You're looking for if (Thread.interrupted()) return. Not if (Thread.currentThread().isInterrupted()) return;

an interrupt doesn't do anything except raise a flag. The JVM takes ZERO action stopping that thread. This flag stays up until something checks it - Thread.interrupted() checks it. You are supposed to lower it once you act. The reason you do that, is that a thread whose interrupt flag is raised is going to fail really soon: Every method in the JDK docs that is specced to throws InterruptedException will instantly throw that if you call them when that flag is up (e.g. Thread.sleep(1000L) is equivalent to throw new InterruptedException() if the flag is up - it waits 0 milliseconds and throws immediately. If that exception is thrown, the flag is always lowered (as the interrupt event has now been handled). However, until you call one of those methods, nothing happens. If you're going to if-check the interrupted flag, the right way is with Thread.interrupted() - you want that flag down if you respond to it.

Note that interrupts do not occur unless you literally stick t.interrupt() somewhere in your code. Force-killing a java app does not cause interrupts. Hitting CTRL+C does not cause interrupts. sending it a hangup signup does not cause interrupts. nothing causes interrupts other than t.interrupt() - which the core java libraries do not ever call, nor do any libraries.

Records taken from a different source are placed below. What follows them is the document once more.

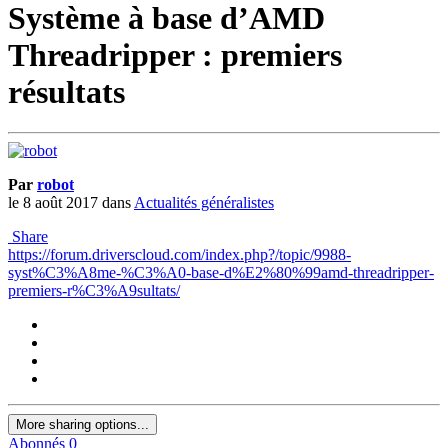
Système à base d’AMD
Threadripper : premiers
résultats
Par
robot
le 8 août 2017
dans
Actualités généralistes
Share
https://forum.driverscloud.com/index.php?/topic/9988-
syst%C3%A8me-%C3%A0-base-d%E2%80%99amd-threadripper-
premiers-r%C3%A9sultats/
More sharing options...
Abonnés
0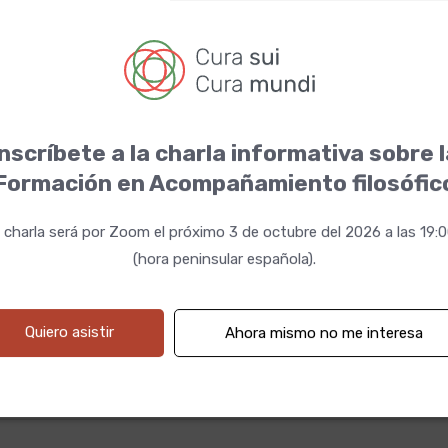
atizados?
nscríbete a la charla informativa sobre 
Formación en Acompañamiento filosófic
 charla será por Zoom el próximo 3 de octubre del 2026 a las 19:
(hora peninsular española).
Quiero asistir
Ahora mismo no me interesa
ramos en RNE 4
.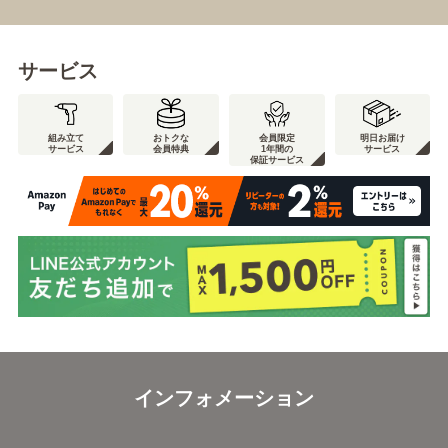
サービス
組み立て
おトクな
会員限定
明日お届け
サービス
会員特典
1年間の
サービス
保証サービス
インフォメーション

Hence, you should not code any interrupt logic at all unless you intend to use it.

A warning

System.out.println internally synchronized on all sorts of things. Hence, if you litter sysout statements throughout the code to attempt to see all this weirdness, you will never see it - because your code is practically single threaded now due to all the locking System.out does. It is in fact really difficult to casually observe the shenanigans. This just makes the already difficult act of writing threading code like this even more difficult.

You should not do any of this

Leave it to the pros - find another way to multicore. One easy way? Write a web server, and have it take care of running each request in its own thread. Never communicate with another thread with fields - each field is unique to a connection and is never shared. Instead, inter-webrequest-communications is done through a medium with much simpler to understand sync support. Such a a database, with transactions. Need to tell another thread to show a comment next time it loads? Put the comment in a database, have the other tread read it from there, easy.

Spin loops

This code is disastrous:

while (!status.isDone()) {}

This will make your laptop CPU fan spin up so much your laptop is likely to soon take off for the skies. As it does this, it crowds out all sorts of tasks. You can't busy-wait like this. You need to wait on some lock, use wait(), call lock() on a j.u.c.Lock object - or even Thread.sleep. Ths code will acquire the lock, check the flag, relinquish the lock, and start over, forever, and this means your CPU will soon burn right through the case as your battery drains in 20 minutes.

Your questions

When does thread1 send the interrupt indication for the code in the DownloadFileTask class to validate if (Thread.currentThread().isInterrupted()) return; in the overwritten run(); method?

Never. The only way to interrupt a thread is with t.interrupt(). It's a very complex mechanism that you probably shouldn't use.

If isDone = true, when does while (!status.isDone()){} become false? There are no methods to change the value of isDone.

Immediately. But the keyword is IF isDone = true - and it isn't, because you are either having code that is deadlocked so isDone isn't true, or your spinloop is so busy holding and releasing that lock the other code doesn't get a chance.